The state government has urged the Supreme Court to extend its deadline for the demolition of 1,300 religious structures, which were supposed to be pulled down by the end of August. Citing the drought and the engagement of state machinery, the state has sought an extension of four months.
In two different cases being heard by the Bombay high court and Supreme Court, the state said in an affidavit submitted to the court that it could not follow the court order. The government, during the hearing in June, told the court that there are 847 religious structures in rural areas and 871 in urban areas.
“In a fresh affidavit, we told the court that 202 urban structures and 155 rural structures were demolished. Those figures are low,” said an official from the home department on the condition of anonymity. “As this may lead to a contempt of the court order, we filed the affidavit. It is expected to be considered during the next hearing.”
While hearing the case, the SC had asked the state to clarify its stand on the illegal structures. It had directed the state to classify the structures in two categories – those prior to 29 September 2009, and those erected after this date. The state was asked to file action-taken reports and to submit a time-bound plan for the demolitions.
The state told the apex court that it had 49,849 illegal religious structures in rural areas and 14,549 illegal structures in urban areas prior to September 2009. Of the rural structures, 31,389 have been regularised, while 488 have been demolished and 64 shifted. In urban areas, 216 have been regularised, 102 demolished and 17 shifted. “Most of the illegal structures prior to September have been regularised. The apex court has adopted a more aggressive stance regarding the demolition of structures that have been constructed in the past seven years,” he said.

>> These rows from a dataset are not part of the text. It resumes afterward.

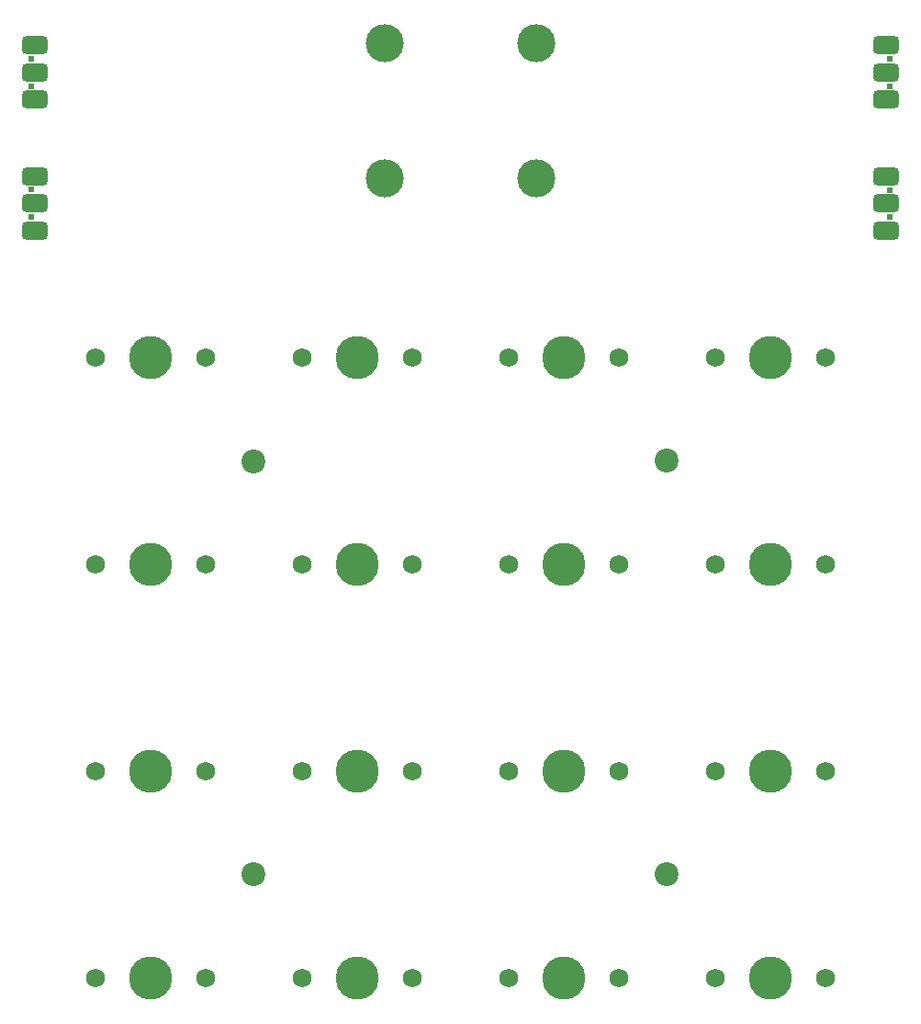
<source format=gbr>
%TF.GenerationSoftware,KiCad,Pcbnew,(6.0.7)*%
%TF.CreationDate,2022-09-25T11:51:51-07:00*%
%TF.ProjectId,ModularKeyboard_Main,4d6f6475-6c61-4724-9b65-79626f617264,0.1*%
%TF.SameCoordinates,Original*%
%TF.FileFunction,Soldermask,Top*%
%TF.FilePolarity,Negative*%
%FSLAX46Y46*%
G04 Gerber Fmt 4.6, Leading zero omitted, Abs format (unit mm)*
G04 Created by KiCad (PCBNEW (6.0.7)) date 2022-09-25 11:51:51*
%MOMM*%
%LPD*%
G01*
G04 APERTURE LIST*
G04 Aperture macros list*
%AMRoundRect*
0 Rectangle with rounded corners*
0 $1 Rounding radius*
0 $2 $3 $4 $5 $6 $7 $8 $9 X,Y pos of 4 corners*
0 Add a 4 corners polygon primitive as box body*
4,1,4,$2,$3,$4,$5,$6,$7,$8,$9,$2,$3,0*
0 Add four circle primitives for the rounded corners*
1,1,$1+$1,$2,$3*
1,1,$1+$1,$4,$5*
1,1,$1+$1,$6,$7*
1,1,$1+$1,$8,$9*
0 Add four rect primitives between the rounded corners*
20,1,$1+$1,$2,$3,$4,$5,0*
20,1,$1+$1,$4,$5,$6,$7,0*
20,1,$1+$1,$6,$7,$8,$9,0*
20,1,$1+$1,$8,$9,$2,$3,0*%
G04 Aperture macros list end*
%ADD10C,1.750000*%
%ADD11C,3.987800*%
%ADD12C,3.500000*%
%ADD13C,0.610000*%
%ADD14RoundRect,0.412500X0.787500X-0.412500X0.787500X0.412500X-0.787500X0.412500X-0.787500X-0.412500X0*%
%ADD15C,2.200000*%
%ADD16RoundRect,0.412500X-0.787500X0.412500X-0.787500X-0.412500X0.787500X-0.412500X0.787500X0.412500X0*%
G04 APERTURE END LIST*
D10*
%TO.C,SW12*%
X210880000Y-85600000D03*
X200720000Y-85600000D03*
D11*
X205800000Y-85600000D03*
%TD*%
D12*
%TO.C,MH3*%
X170225000Y-69125000D03*
%TD*%
%TO.C,MH1*%
X170225000Y-56625000D03*
%TD*%
D11*
%TO.C,SW1*%
X148650000Y-104650000D03*
D10*
X153730000Y-104650000D03*
X143570000Y-104650000D03*
%TD*%
D13*
%TO.C,J3*%
X137650000Y-72640000D03*
X137650000Y-70140000D03*
D14*
X138000000Y-73890000D03*
X138000000Y-71390000D03*
X138000000Y-68890000D03*
%TD*%
D10*
%TO.C,SW3*%
X143570000Y-142750000D03*
D11*
X148650000Y-142750000D03*
D10*
X153730000Y-142750000D03*
%TD*%
%TO.C,SW9*%
X181670000Y-104650000D03*
D11*
X186750000Y-104650000D03*
D10*
X191830000Y-104650000D03*
%TD*%
%TO.C,SW8*%
X181670000Y-85600000D03*
X191830000Y-85600000D03*
D11*
X186750000Y-85600000D03*
%TD*%
D10*
%TO.C,SW13*%
X210880000Y-104650000D03*
D11*
X205800000Y-104650000D03*
D10*
X200720000Y-104650000D03*
%TD*%
D15*
%TO.C,H2*%
X196275000Y-133200000D03*
%TD*%
D13*
%TO.C,J4*%
X216850000Y-58100000D03*
X216850000Y-60600000D03*
D16*
X216500000Y-56850000D03*
X216500000Y-59350000D03*
X216500000Y-61850000D03*
%TD*%
D10*
%TO.C,SW0*%
X153730004Y-85600003D03*
D11*
X148650004Y-85600003D03*
D10*
X143570004Y-85600003D03*
%TD*%
%TO.C,SW5*%
X172780004Y-104650003D03*
D11*
X167700004Y-104650003D03*
D10*
X162620004Y-104650003D03*
%TD*%
D12*
%TO.C,MH4*%
X184225000Y-69125000D03*
%TD*%
D11*
%TO.C,SW15*%
X205800004Y-142750003D03*
D10*
X200720004Y-142750003D03*
X210880004Y-142750003D03*
%TD*%
D11*
%TO.C,SW2*%
X148650000Y-123700000D03*
D10*
X153730000Y-123700000D03*
X143570000Y-123700000D03*
%TD*%
D13*
%TO.C,J2*%
X137650000Y-58100000D03*
X137650000Y-60600000D03*
D14*
X138000000Y-61850000D03*
X138000000Y-59350000D03*
X138000000Y-56850000D03*
%TD*%
D15*
%TO.C,H1*%
X196275000Y-95125000D03*
%TD*%
%TO.C,H4*%
X158180000Y-133215000D03*
%TD*%
D13*
%TO.C,J1*%
X216850000Y-72660000D03*
X216850000Y-70160000D03*
D16*
X216500000Y-68910000D03*
X216500000Y-71410000D03*
X216500000Y-73910000D03*
%TD*%
D11*
%TO.C,SW14*%
X205800000Y-123700000D03*
D10*
X210880000Y-123700000D03*
X200720000Y-123700000D03*
%TD*%
D11*
%TO.C,SW6*%
X167700000Y-123700000D03*
D10*
X162620000Y-123700000D03*
X172780000Y-123700000D03*
%TD*%
D12*
%TO.C,MH2*%
X184225000Y-56625000D03*
%TD*%
D10*
%TO.C,SW4*%
X172780004Y-85600003D03*
D11*
X167700004Y-85600003D03*
D10*
X162620004Y-85600003D03*
%TD*%
D11*
%TO.C,SW11*%
X186730000Y-142750000D03*
D10*
X181650000Y-142750000D03*
X191810000Y-142750000D03*
%TD*%
%TO.C,SW10*%
X181670004Y-123700003D03*
X191830004Y-123700003D03*
D11*
X186750004Y-123700003D03*
%TD*%
D10*
%TO.C,SW7*%
X172780000Y-142750000D03*
D11*
X167700000Y-142750000D03*
D10*
X162620000Y-142750000D03*
%TD*%
D15*
%TO.C,H3*%
X158180000Y-95145000D03*
%TD*%
M02*

</source>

“Despite the Supreme Court’s orders to demolish the illegal shrines erected after September 2009, the state has failed to do so. It has been protecting the structures under pretexts such as drought. Though the Supreme Court has allowed the state to relocate or regularise such structures, I think they should not be protected,” said Bhagwanji Raiyani, the petitioner fighting the case in the high court for the past fifteen years.